Résumé : L’objectif général de cette thèse était de déterminer dans quelle mesure les entraînements auditifs pouvaient conduire à une modification de la perception du voisement en français en termes d’identification, de discrimination et de perception catégorielle (PC). L’originalité de notre méthodologie reposait sur l’étude à la fois des effets entraînements sur la perception d’un contraste particulier (e.g., +15/+45 ms DEV) mais également sur la perception catégorielle de stimuli variant le long d’un continuum (e.g. +75, +45, +15, -15, -45 et -75 ms DEV). En effet, la majorité des études de la littérature se limitent à étudier les effets des entraînements sur un contraste bien particulier (e.g., Golestani & Zatorre, 2004 ; Tremblay et al., 1998 ; Tremblay et al., 2001). Grâce à notre paradigme, il nous était possible de quantifier l’apprentissage sur un contraste spécifique mais aussi d’en étudier les éventuels effets de généralisation sur l’ensemble du continuum.

Dans une première étude, nous avons tenté d’évaluer les limites du système perceptif en matière d’extraction de l’information statistique en travaillant sur de fines différences acoustiques (Etude #1). Au fil des années, une partie de plus en plus importante de la littérature s’est développée, soutenant que la formation des catégories phonologiques reposait sur l’extraction des régularités statistiques existant dans la production des phonèmes. Cependant, en aucun cas la question des limites que pouvait imposer le système perceptif n’a été posée. Pour ce faire, nous avons décidé de déterminer dans quelle mesure l’exposition à une grande variabilité de stimuli séparés par de fines différences acoustiques pouvait conduire à l’amélioration des capacités de discrimination d’un contraste spécifique.

Par la suite, nous avons sommes concentrés sur la question des modifications de la PC suite à un entraînement. L’idée principale était de déterminer dans quelle mesure un entraînement centré sur une valeur particulière du continuum et mettant en jeu un contraste (i.e., opposition entre deux stimuli) pouvait avoir un impact sur la PC. Pour ce faire, nous avons commencé par entraîner des participants à identifier (Etude #2) des stimuli autour de trois frontières non-phonologiques (-30, -45 et -60 ms DEV).

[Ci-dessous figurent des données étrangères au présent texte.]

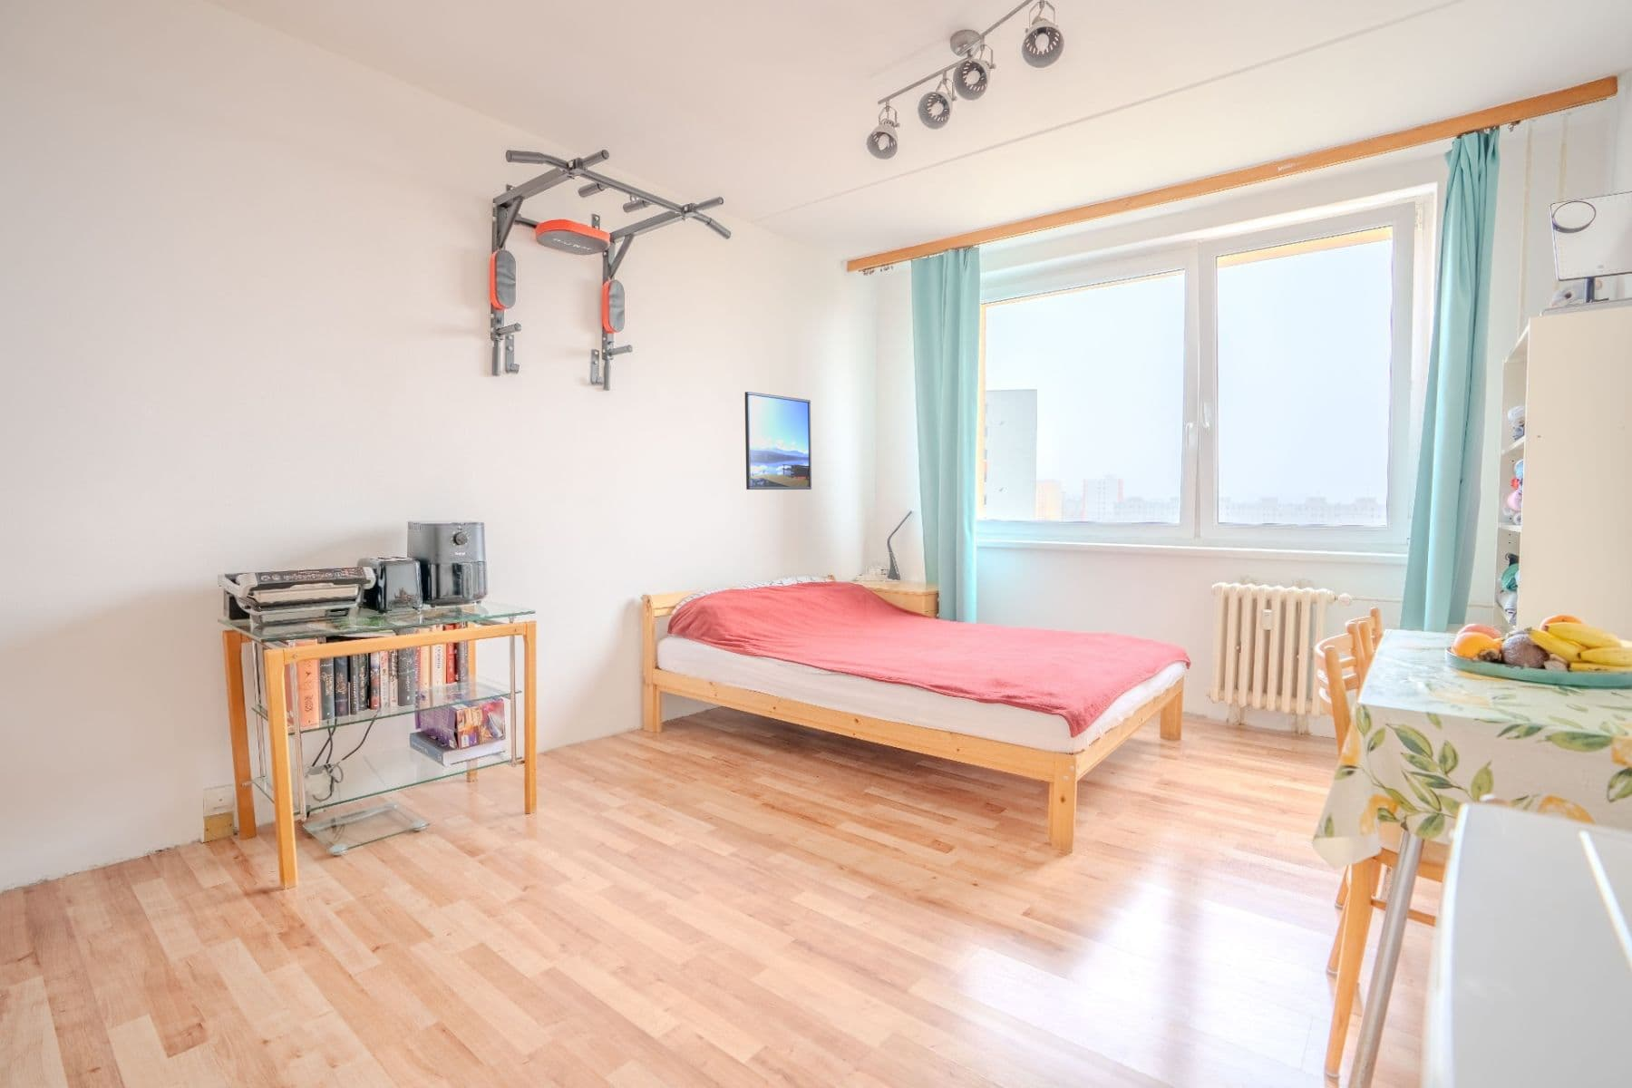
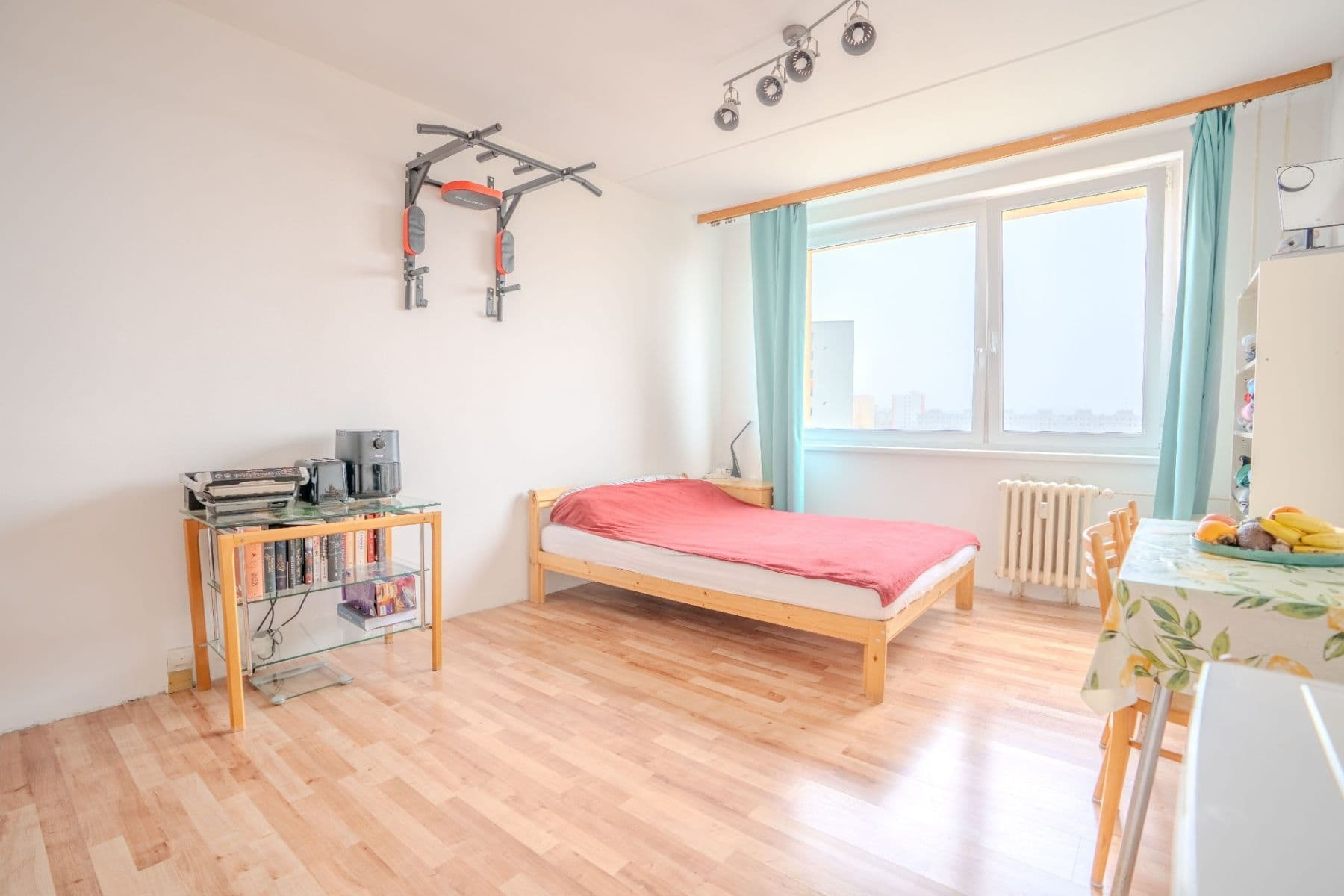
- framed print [744,391,812,491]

Ensuite, nous avons entraîné d’autres participants à discriminer (Etude #3) des stimuli autour de deux frontières non-phonologiques (-30 et -45 ms DEV). Les modifications perceptives étaient évaluées sur différents paramètres qui caractérisent la PC (voir Introduction – La Perception Catégorielle) chez des adultes normo-entendant. Nos hypothèses reposaient sur l’idée selon laquelle, plus on s’éloigne de la frontière phonologique, plus les modifications perceptives seraient difficiles. Toutefois, les discontinuités perceptives pourraient interagir, facilitant ainsi les changements.

Sur base des résultats de ces études, nous nous sommes intéressés à la malléabilité de la perception catégorielle chez des enfants de troisième maternelle et de deuxième primaire (Etude #4). Dans ce cas, nous avons décidé d’entraîner les enfants à identifier des stimuli autour de la frontière phonologique du français (0 ms DEV) et autour d’une frontière non-phonologique (-30 ms DEV). L’idée sous-jacente était que les enfants, et plus particulièrement ceux qui n’avaient pas encore appris à lire, puissent être plus sensibles aux modifications perceptives imposées par leur environnement.

Par la suite, la question des entraînements auditifs comme source de changements chez les enfants et adultes normo-entendant s’est élargie aux pathologies et notamment dans les troubles spécifiques du langage (Etude #5). En effet, il est reconnu que ces enfants présentent des difficultés dans la perception des sons de parole et notamment du voisement. Dans cette étude, nous avons donc tenté de restructurer la PC au moyen d’un entraînement basé sur une tâche de discrimination. Malgré leur difficulté sévère à traiter le matériel auditif, ces enfants ne présentent pas des troubles de l’audition. Nous nous attendions donc à une amélioration de leurs habilités à percevoir le voisement.

Enfin, nous nous sommes interrogés sur les facteurs qui pouvaient contribuer, en plus des séances d’entraînement, à la consolidation des représentations phonologiques en mémoire. Parmi ceux-ci, la littérature dans le domaine visuel et moteur indique que le sommeil contribue à consolider ce qui a été appris. Nous avons donc décidé de nous intéresser aux rôles et aux bénéfices du sommeil dans la consolidation des apprentissages auditif chez des adultes normo-entendant (Etude #6).